Un certain art de vivre surgit en outre de ces pages dont l’auteur dira, bien plus tard : « je trouve que la société dans laquelle j’ai vécu avait atteint un degré de civilisation considérable ». En même temps, le trop heureux élu de ces choix populaires écrira : « Je ne suis fier de rien. Mon plaisir c’est d’écrire, de mettre au point quelque chose que je sens en moi. Je le fais de mon mieux. Je me fais plaisir avant tout.
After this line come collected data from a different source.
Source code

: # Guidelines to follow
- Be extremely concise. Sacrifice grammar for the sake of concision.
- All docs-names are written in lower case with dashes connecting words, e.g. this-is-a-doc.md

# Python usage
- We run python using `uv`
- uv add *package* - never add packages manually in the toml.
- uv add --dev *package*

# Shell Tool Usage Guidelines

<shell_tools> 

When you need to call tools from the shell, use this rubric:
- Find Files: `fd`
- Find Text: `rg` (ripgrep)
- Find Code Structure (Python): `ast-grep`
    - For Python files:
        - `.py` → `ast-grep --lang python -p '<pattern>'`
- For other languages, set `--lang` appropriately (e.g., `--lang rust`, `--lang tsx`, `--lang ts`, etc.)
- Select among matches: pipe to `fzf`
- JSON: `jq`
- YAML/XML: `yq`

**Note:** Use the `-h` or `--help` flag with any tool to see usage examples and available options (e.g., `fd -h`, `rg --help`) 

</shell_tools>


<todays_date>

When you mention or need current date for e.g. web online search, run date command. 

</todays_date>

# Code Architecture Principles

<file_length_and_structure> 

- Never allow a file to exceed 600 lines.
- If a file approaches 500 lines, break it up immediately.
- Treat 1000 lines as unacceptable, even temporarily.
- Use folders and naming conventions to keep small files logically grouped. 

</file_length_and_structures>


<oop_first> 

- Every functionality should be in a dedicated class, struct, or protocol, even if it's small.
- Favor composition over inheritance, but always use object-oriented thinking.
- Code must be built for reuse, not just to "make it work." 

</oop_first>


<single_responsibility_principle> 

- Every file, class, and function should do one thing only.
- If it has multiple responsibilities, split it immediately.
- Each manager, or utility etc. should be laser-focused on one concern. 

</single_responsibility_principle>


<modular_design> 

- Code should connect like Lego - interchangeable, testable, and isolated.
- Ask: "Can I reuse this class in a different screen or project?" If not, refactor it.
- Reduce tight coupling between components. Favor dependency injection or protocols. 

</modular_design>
Je suis un égoïste ». Il conclura encore, plusieurs années plus tard, la suite de son autobiographie sous le titre « le Quêteur de mémoire » (1990), par cette affirmation : « Je me sens parfaitement bilingue et biculturé, doublement acclimaté ». Il rejoint en somme son grand devancier qu’est Anatole Le Braz (1859-1926) qui lutta pour des cours publics de breton et présida l’Union régionaliste bretonne, et qui temporisait ses élans en concédant : « Le Breton que je suis doit trop à la France ». Il anticipe en somme un courant d’idées plus récent, comme celui d’Amin Maalouf, qu’il eût sans doute adoré quand il affirme : « je n’ai pas plusieurs identités, je n’en ai qu’une, faite de tous les éléments qui l’ont façonnée, selon un « dosage particulier qui n’est jamais le même d’une personne à l’autre ».